# Written exercise 1:
Answer these questions using the passage on the Cylance malware test:
(a) How many Cylance-provided samples were used in the test?
(b) Which two packers does Skipper say Cylance uses to alter known malware?
(c) According to the testing by the customer, Ars, and other researchers, how many of the nine questioned files actually contained malware?
# Written exercise 2:
Reproduce word for word the portion of the passage on the Cylance malware test starting with "Not all the" and going on through "the testing results.".

# Excerpted passage:

########################################

On Monday this week, Ars Technica published an article with one new element: a test using 48 Cylance-provided malware samples showed 100% detection by Cylance, but somewhat less from competing products. It turned out that nine of the samples were harmless. This “led the engineer [conducting the tests],” wrote Ars, “to believe Cylance was using the test to close the sale by providing files that other products wouldn’t detect — that is, bogus malware only [Cylance] would catch.”
On Tuesday, Cylance’s vice president of product testing and industry relations, Chad Skipper, blogged about the Ars article and the ‘harmless’ samples. He explained that Cylance doesn’t simply use known malware for tests, but alters them via the mpress and vmprotect packers so they effectively become unknown malware. Sometimes, however, the packing doesn’t fully work, and actually renders the original malware harmless. This, he suggests, is closer to the real-life situation faced by end users.
Not all the questions raised by the Ars article are fully explained by Skipper. “Of the nine files in question,” writes Ars, “testing by the customer, by Ars, and by other independent researchers showed that only two actually contained malware.” Skipper responded, “We don’t give empty files on purpose — it’s just not what we do.”
Nevertheless, if seven of the 48 samples were incorrectly detected as malware by Cylance, that’s a pretty high false positive rate of just over 14.5% — a rate that would not have been detected had not the engineer looked more closely at the testing results.

########################################

# Given entries:

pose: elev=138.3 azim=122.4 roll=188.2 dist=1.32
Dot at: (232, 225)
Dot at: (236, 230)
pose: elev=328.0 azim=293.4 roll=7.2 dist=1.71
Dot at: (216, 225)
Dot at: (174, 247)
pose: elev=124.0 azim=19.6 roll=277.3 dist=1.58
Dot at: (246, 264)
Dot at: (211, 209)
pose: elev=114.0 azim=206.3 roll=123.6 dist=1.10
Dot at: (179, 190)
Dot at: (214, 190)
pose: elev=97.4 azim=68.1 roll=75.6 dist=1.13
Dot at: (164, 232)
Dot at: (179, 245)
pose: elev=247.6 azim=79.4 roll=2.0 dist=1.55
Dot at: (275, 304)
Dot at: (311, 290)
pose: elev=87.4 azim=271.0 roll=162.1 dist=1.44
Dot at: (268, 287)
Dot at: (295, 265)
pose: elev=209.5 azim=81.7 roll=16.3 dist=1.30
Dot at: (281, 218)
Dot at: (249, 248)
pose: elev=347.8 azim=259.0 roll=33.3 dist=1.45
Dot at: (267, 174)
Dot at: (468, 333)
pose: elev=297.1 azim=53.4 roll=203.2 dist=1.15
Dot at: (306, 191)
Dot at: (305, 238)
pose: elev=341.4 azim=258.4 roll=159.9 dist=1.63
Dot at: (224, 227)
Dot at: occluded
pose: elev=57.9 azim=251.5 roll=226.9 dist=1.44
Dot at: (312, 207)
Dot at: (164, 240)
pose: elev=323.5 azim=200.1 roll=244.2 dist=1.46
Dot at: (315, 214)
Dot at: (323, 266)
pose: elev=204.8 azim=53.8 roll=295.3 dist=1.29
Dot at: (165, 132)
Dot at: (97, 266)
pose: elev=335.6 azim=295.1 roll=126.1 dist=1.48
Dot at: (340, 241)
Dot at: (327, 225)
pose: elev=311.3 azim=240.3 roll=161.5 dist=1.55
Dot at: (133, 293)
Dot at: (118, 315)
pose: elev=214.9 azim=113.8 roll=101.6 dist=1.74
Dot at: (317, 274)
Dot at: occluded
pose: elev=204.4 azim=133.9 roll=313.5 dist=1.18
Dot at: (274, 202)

########################################

# Exercise output 1:
(a) 48
(b) mpress and vmprotect
(c) Two

# Exercise output 2:
Not all the questions raised by the Ars article are fully explained by Skipper. “Of the nine files in question,” writes Ars, “testing by the customer, by Ars, and by other independent researchers showed that only two actually contained malware.” Skipper responded, “We don’t give empty files on purpose — it’s just not what we do.”
Nevertheless, if seven of the 48 samples were incorrectly detected as malware by Cylance, that’s a pretty high false positive rate of just over 14.5% — a rate that would not have been detected had not the engineer looked more closely at the testing results.